We have measured the synchrotron‐induced photofragmentation of isolated 2‐deoxy‐D ‐ribose molecules (C₅H₁₀O₄) at four photon energies, namely, 23.0, 15.7, 14.6, and 13.8 eV. At all photon energies above the molecule′s ionization threshold we observe the formation of a large variety of molecular cation fragments, including CH₃⁺, OH⁺, H₃O⁺, C₂H₃⁺, C₂H₄⁺, CH_xO⁺ (x=1,2,3), C₂H_xO⁺ (x=1–5), C₃H_xO⁺ (x=3–5), C₂H₄O₂⁺, C₃H_xO₂⁺ (x=1,2,4–6), C₄H₅O₂⁺, C₄H_xO₃⁺ (x=6,7), C₅H₇O₃⁺, and C₅H₈O₃⁺. The formation of these fragments shows a strong propensity of the DNA sugar to dissociate upon absorption of vacuum ultraviolet photons. The yields of particular fragments at various excitation photon energies in the range between 10 and 28 eV are also measured and their appearance thresholds determined.

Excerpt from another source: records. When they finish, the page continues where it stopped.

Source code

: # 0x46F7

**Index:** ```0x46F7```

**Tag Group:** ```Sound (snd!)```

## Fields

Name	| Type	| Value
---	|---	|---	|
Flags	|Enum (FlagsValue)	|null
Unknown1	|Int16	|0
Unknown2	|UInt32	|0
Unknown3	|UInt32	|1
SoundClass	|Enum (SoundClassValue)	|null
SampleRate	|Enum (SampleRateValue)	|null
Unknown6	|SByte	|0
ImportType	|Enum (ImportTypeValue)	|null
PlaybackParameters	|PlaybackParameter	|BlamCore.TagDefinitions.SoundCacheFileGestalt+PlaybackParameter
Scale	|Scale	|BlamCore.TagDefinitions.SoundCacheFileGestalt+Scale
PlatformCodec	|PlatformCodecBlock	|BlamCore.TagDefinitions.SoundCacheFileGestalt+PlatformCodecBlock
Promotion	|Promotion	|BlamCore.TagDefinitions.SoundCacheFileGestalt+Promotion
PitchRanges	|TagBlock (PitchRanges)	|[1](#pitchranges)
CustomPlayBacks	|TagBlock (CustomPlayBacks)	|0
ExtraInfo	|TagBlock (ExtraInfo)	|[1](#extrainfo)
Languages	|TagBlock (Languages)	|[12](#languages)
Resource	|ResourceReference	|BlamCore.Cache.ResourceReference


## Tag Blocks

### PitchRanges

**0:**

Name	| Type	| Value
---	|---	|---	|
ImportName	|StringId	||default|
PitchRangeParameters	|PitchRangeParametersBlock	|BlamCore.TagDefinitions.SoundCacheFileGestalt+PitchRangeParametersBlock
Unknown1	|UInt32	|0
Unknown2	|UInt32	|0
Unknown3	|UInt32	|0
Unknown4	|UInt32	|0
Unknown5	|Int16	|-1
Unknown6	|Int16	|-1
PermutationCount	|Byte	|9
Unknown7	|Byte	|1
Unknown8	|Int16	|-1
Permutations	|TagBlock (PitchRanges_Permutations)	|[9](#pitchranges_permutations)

At all photon energies, the most intense relative yield is recorded for the m/q=57 fragment (C₃H₅O⁺), whereas a general intensity decrease is observed for all other fragments— relative to the m/q=57 fragment—with decreasing excitation energy. Thus, bond cleavage depends on the photon energy deposited in the molecule. All fragments up to m/q=75 are observed at all photon energies above their respective threshold values. Most notably, several fragmentation products, for example, CH₃⁺, H₃O⁺, C₂H₄⁺, CH₃O⁺, and C₂H₅O⁺, involve significant bond rearrangements and nuclear motion during the dissociation time. Multibond fragmentation of the sugar moiety in the sugar–phosphate backbone of DNA results in complex strand lesions and, most likely, in subsequent reactions of the neutral or charged fragments with the surrounding DNA molecules.